Miles de migrantes partieron hace hoy once días de San Pedro Sula, la segunda ciudad de Honduras, decididos a llegar a su destino: Estados Unidos.
Ni las penurias del camino, ni la represión policial, y menos las amenazas de Donald Trump logran disuadirlos.
Alcanzar su objetivo supone un recorrido entre 2,000 y 4,000 kilómetros, depende de la ruta que escojan para entrar a la nueva “tierra prometida”.
Maliciosamente se ha dicho que es un plan para favorecer un determinado objetivo político. No lo creo. Esta gente huye de la pobreza, del hambre, y de la violencia que azota a gran parte de los países centroamericanos.
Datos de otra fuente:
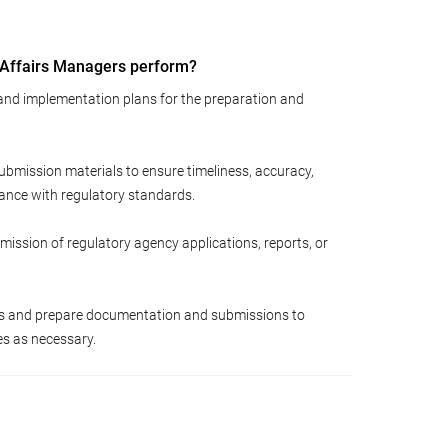
 Affairs Managers perform?
 and implementation plans for the preparation and
ubmission materials to ensure timeliness, accuracy,
ance with regulatory standards.
mission of regulatory agency applications, reports, or
ts and prepare documentation and submissions to
es as necessary.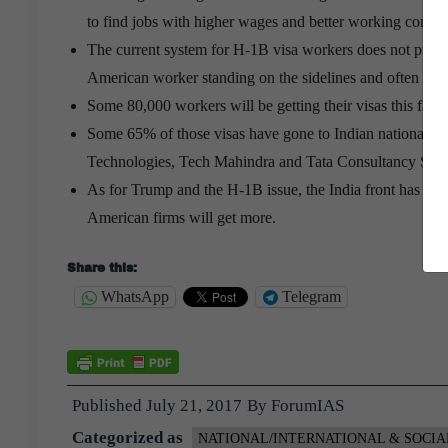
to find jobs with higher wages and better working condit
The current system for H-1B visa workers does not put the 
American worker standing on the sidelines and often un
Some 80,000 workers will be getting their visas this fall,
Some 65% of those visas have gone to Indian nationals b
Technologies, Tech Mahindra and Tata Consultancy Serv
As for Trump and the H-1B issue, the India front has been 
American firms will get more.
Share this:
WhatsApp
Telegram
Published
July 21, 2017
By
ForumIAS
Categorized as
NATIONAL/INTERNATIONAL & SOCIA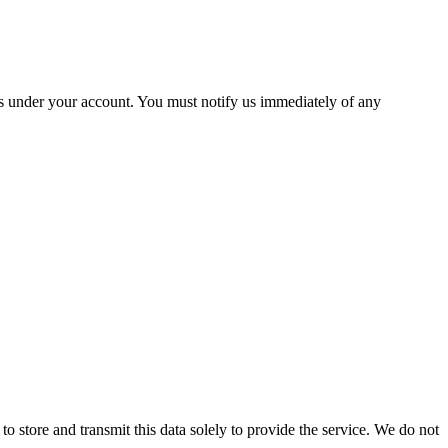
ies under your account. You must notify us immediately of any
 to store and transmit this data solely to provide the service. We do not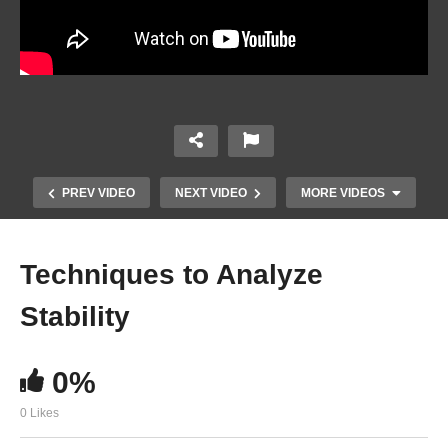
PREV VIDEO
NEXT VIDEO
MORE VIDEOS
Techniques to Analyze
Stability
0%
0 Likes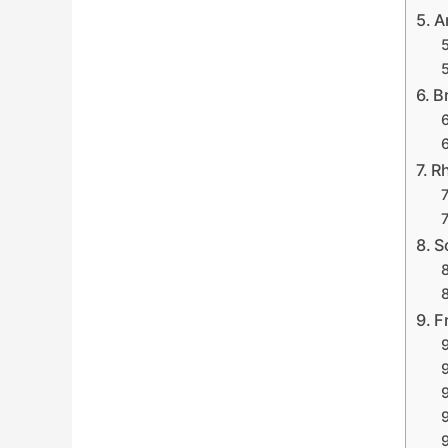
A
B
Rh
S
F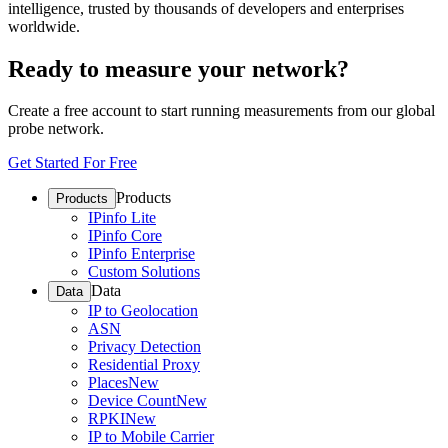
intelligence, trusted by thousands of developers and enterprises
worldwide.
Ready to measure your network?
Create a free account to start running measurements from our global
probe network.
Get Started For Free
Products
Products
IPinfo Lite
IPinfo Core
IPinfo Enterprise
Custom Solutions
Data
Data
IP to Geolocation
ASN
Privacy Detection
Residential Proxy
Places
New
Device Count
New
RPKI
New
IP to Mobile Carrier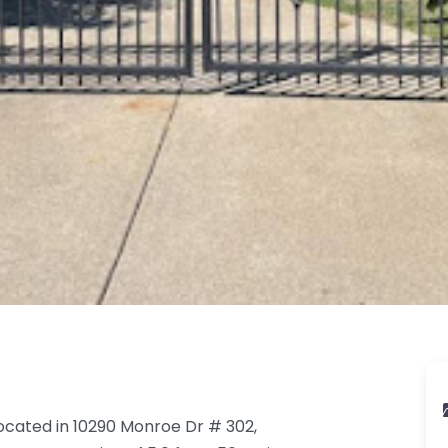
ocated in 10290 Monroe Dr # 302,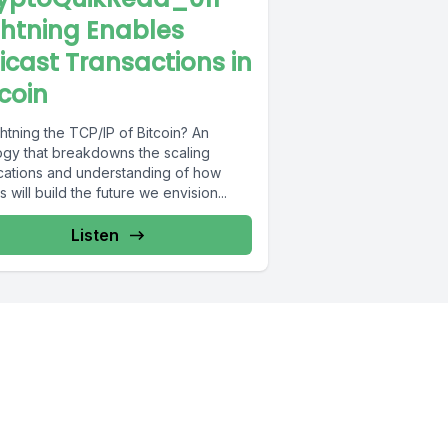
ghtning Enables
icast Transactions in
tcoin
ghtning the TCP/IP of Bitcoin? An
ogy that breakdowns the scaling
ications and understanding of how
s will build the future we envision...
Listen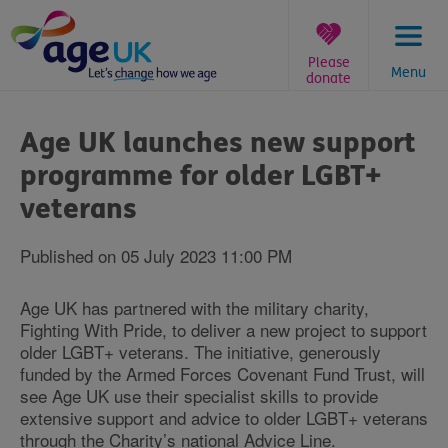
Skip
to
content
Please
Menu
donate
You
are
Age UK launches new support
here:
programme for older LGBT+
veterans
Published on 05 July 2023 11:00 PM
Age UK has partnered with the military charity,
Fighting With Pride, to deliver a new project to support
older LGBT+ veterans. The initiative, generously
funded by the Armed Forces Covenant Fund Trust, will
see Age UK use their specialist skills to provide
extensive support and advice to older LGBT+ veterans
through the Charity’s national Advice Line.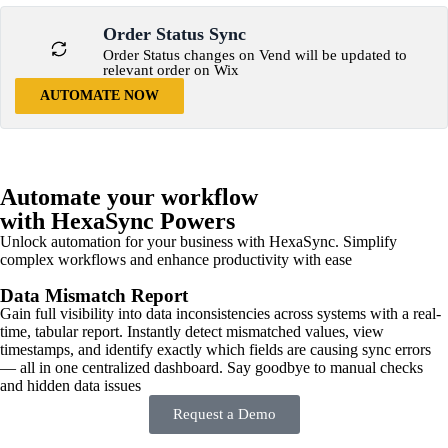
Order Status Sync
Order Status changes on Vend will be updated to
relevant order on Wix
AUTOMATE NOW
Automate your workflow
with HexaSync Powers
Unlock automation for your business with HexaSync. Simplify
complex workflows and enhance productivity with ease
Data Mismatch Report
Gain full visibility into data inconsistencies across systems with a real-
time, tabular report. Instantly detect mismatched values, view
timestamps, and identify exactly which fields are causing sync errors
— all in one centralized dashboard. Say goodbye to manual checks
and hidden data issues
Request a Demo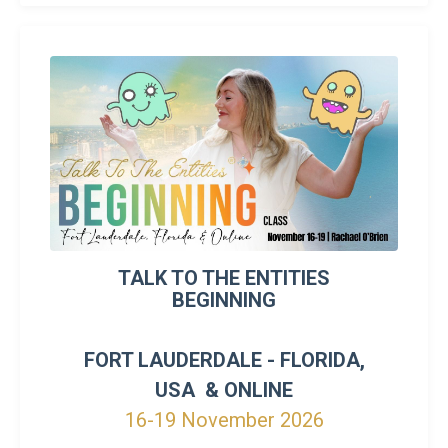
TALK TO THE ENTITIES
BEGINNING
FORT LAUDERDALE - FLORIDA,
USA & ONLINE
16-19 November 2026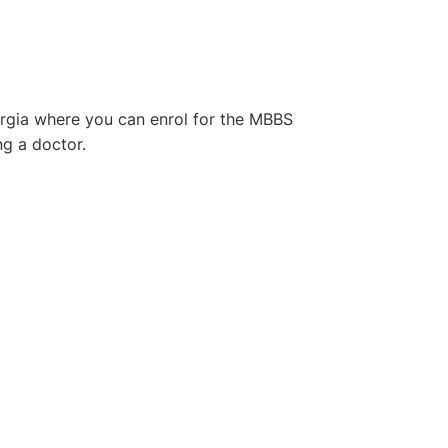
Georgia where you can enrol for the MBBS
g a doctor.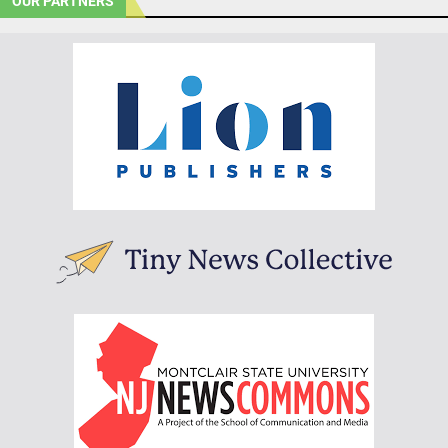
OUR PARTNERS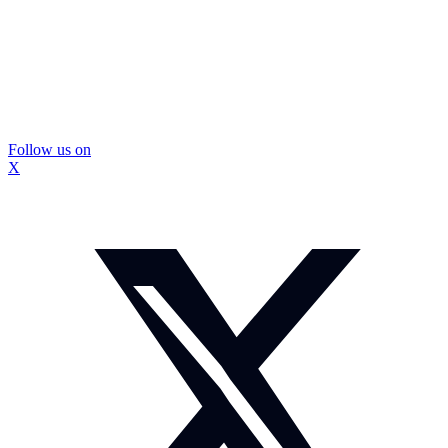
Follow us on
X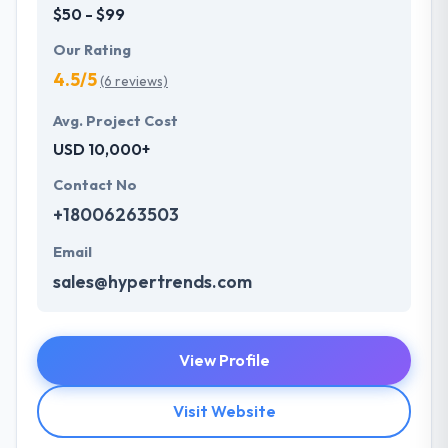
$50 - $99
Our Rating
4.5/5
(6 reviews)
Avg. Project Cost
USD 10,000+
Contact No
+18006263503
Email
sales@hypertrends.com
View Profile
Visit Website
No son delincuentes. Son hombres y mujeres que piensan encontrar en el norte lo que en sus países no logran: trabajo y dinero para tener una vida digna. Varios dejarán sus huesos en el camino.
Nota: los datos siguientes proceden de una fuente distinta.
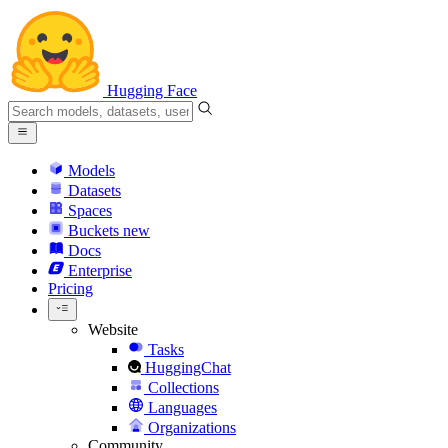
Hugging Face
Models
Datasets
Spaces
Buckets
new
Docs
Enterprise
Pricing
Website
Tasks
HuggingChat
Collections
Languages
Organizations
Community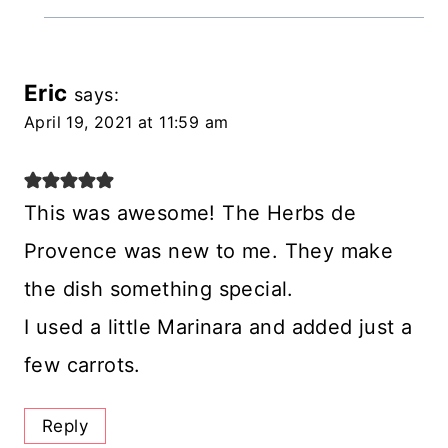
Eric
says:
April 19, 2021 at 11:59 am
This was awesome! The Herbs de
Provence was new to me. They make
the dish something special.
I used a little Marinara and added just a
few carrots.
Reply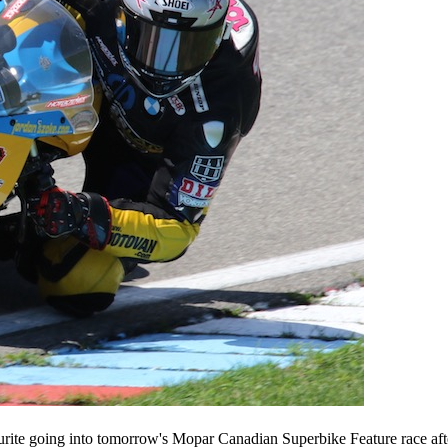
urite going into tomorrow's Mopar Canadian Superbike Feature race aft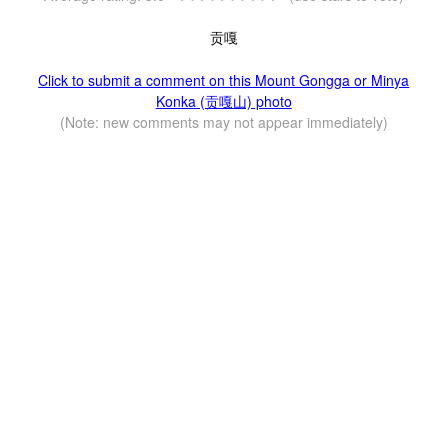
贡嘎
Click to submit a comment on this Mount Gongga or Minya
Konka (贡嘎山) photo
(Note: new comments may not appear immediately)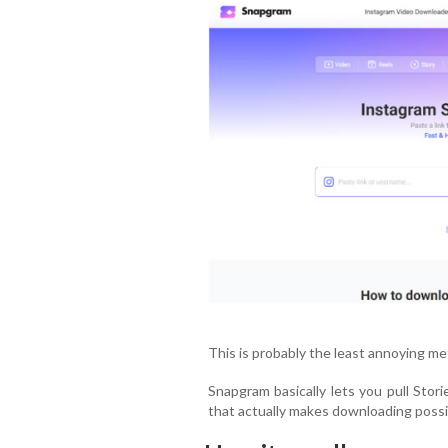
This is probably the least annoying met
Snapgram basically lets you pull Stor
that actually makes downloading possi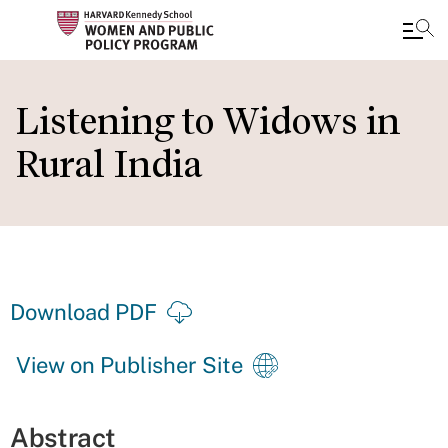
Skip
to
Listening to Widows in
main
Rural India
content
Download PDF
View on Publisher Site
Abstract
Ellos forman parte de los 258 millones de migrantes de todo el mundo, el 3.4% de la población del planeta, que va de un sitio a otro por razones económicas, desastres naturales o guerras.
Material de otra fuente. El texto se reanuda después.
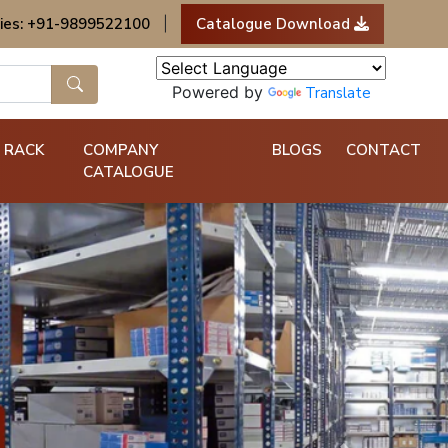
ies: +91-9899522100
|
Catalogue Download
Powered by
Translate
 RACK
COMPANY
BLOGS
CONTACT
CATALOGUE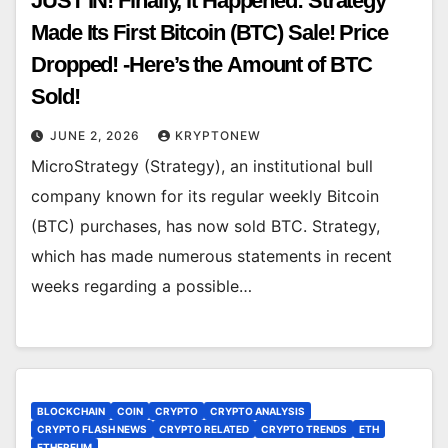
JUST IN! Finally, It Happened: Strategy
Made Its First Bitcoin (BTC) Sale! Price
Dropped! -Here’s the Amount of BTC
Sold!
JUNE 2, 2026
KRYPTONEW
MicroStrategy (Strategy), an institutional bull
company known for its regular weekly Bitcoin
(BTC) purchases, has now sold BTC. Strategy,
which has made numerous statements in recent
weeks regarding a possible…
BLOCKCHAIN
COIN
CRYPTO
CRYPTO ANALYSIS
CRYPTO FLASH NEWS
CRYPTO RELATED
CRYPTO TRENDS
ETH
ETHEREUM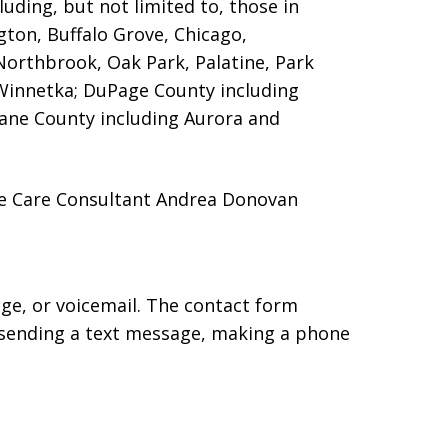
luding, but not limited to, those in
gton, Buffalo Grove, Chicago,
Northbrook, Oak Park, Palatine, Park
Winnetka; DuPage County including
Kane County including Aurora and
me Care Consultant Andrea Donovan
age, or voicemail. The contact form
 sending a text message, making a phone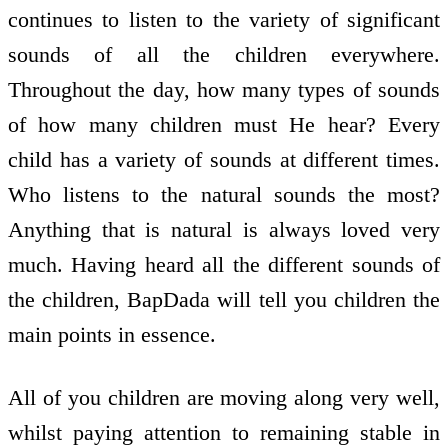
continues to listen to the variety of significant
sounds of all the children everywhere.
Throughout the day, how many types of sounds
of how many children must He hear? Every
child has a variety of sounds at different times.
Who listens to the natural sounds the most?
Anything that is natural is always loved very
much. Having heard all the different sounds of
the children, BapDada will tell you children the
main points in essence.
All of you children are moving along very well,
whilst paying attention to remaining stable in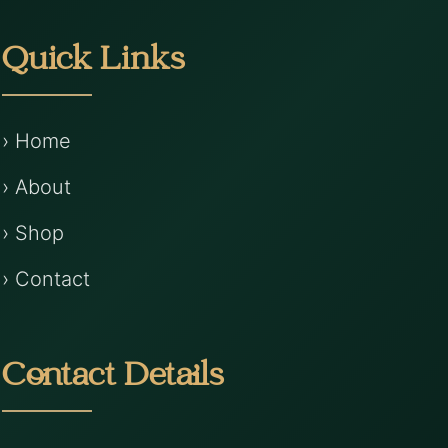
Quick Links
› Home
› About
› Shop
› Contact
Contact Details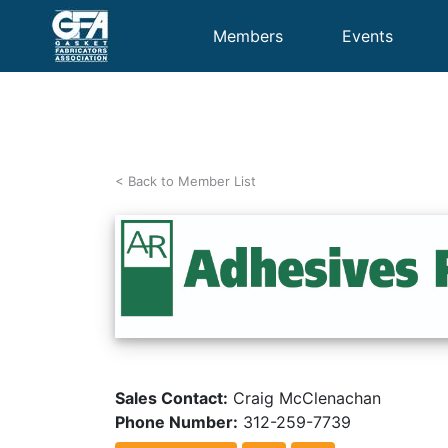
Members
Events
< Back to Member List
Sales Contact:
Craig McClenachan
Phone Number:
312-259-7739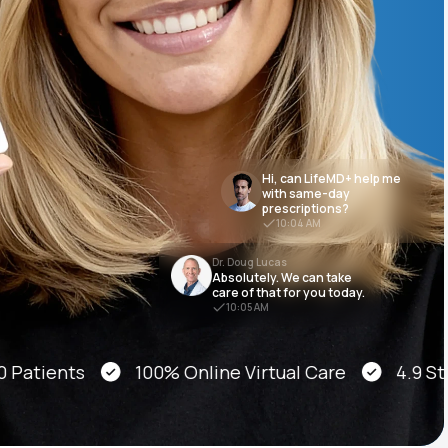
Animal Bite
Hi, can LifeMD+ help me
with same-day
prescriptions?
Athlete's Foot
10:04 AM
Dr. Doug Lucas
Absolutely. We can take
care of that for you today.
10:05 AM
ients
100% Online Virtual Care
4.9 Star A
Es un error verlos como una pesada carga, porque los migrantes producen nada menos que el 9% del PIB global. Todos los países tienen algo que agradecer a los inmigrantes.
Contrario a tantos otros que optaron por el narcotráfico, integrarse a las maras y cometer cualquier tipo de delito con tal de obtener dinero fácil y rápido, estos solo quieren trabajo, y eso no es delito.
Cuando partieron a pie desde Honduras eran 2,000 y ante los obstáculos algunos desistieron y regresaron a sus casas cargados de frustraciones, pero en la marcha se les unieron salvadoreños, guatemaltecos y ahora mexicanos.
Por razones económicas y humanitarias en el caso del éxodo centroamericano, como en cualquier otro, es necesario procurar que se haga lo más segura, regulada y ordenada posible.
La represión no es la respuesta.
La administración Trump anunció ayer represalias contra Honduras, El Salvador y Guatemala por no contener la marcha. Pero a los que van en esta caravana poco les importa lo que diga el rubio. Piensan que en su país, no vale la pena vivir.
Por cierto, este drama humanitario no ha merecido la atención de Luis Almagro y la OEA. Quizás porque no son venezolanos.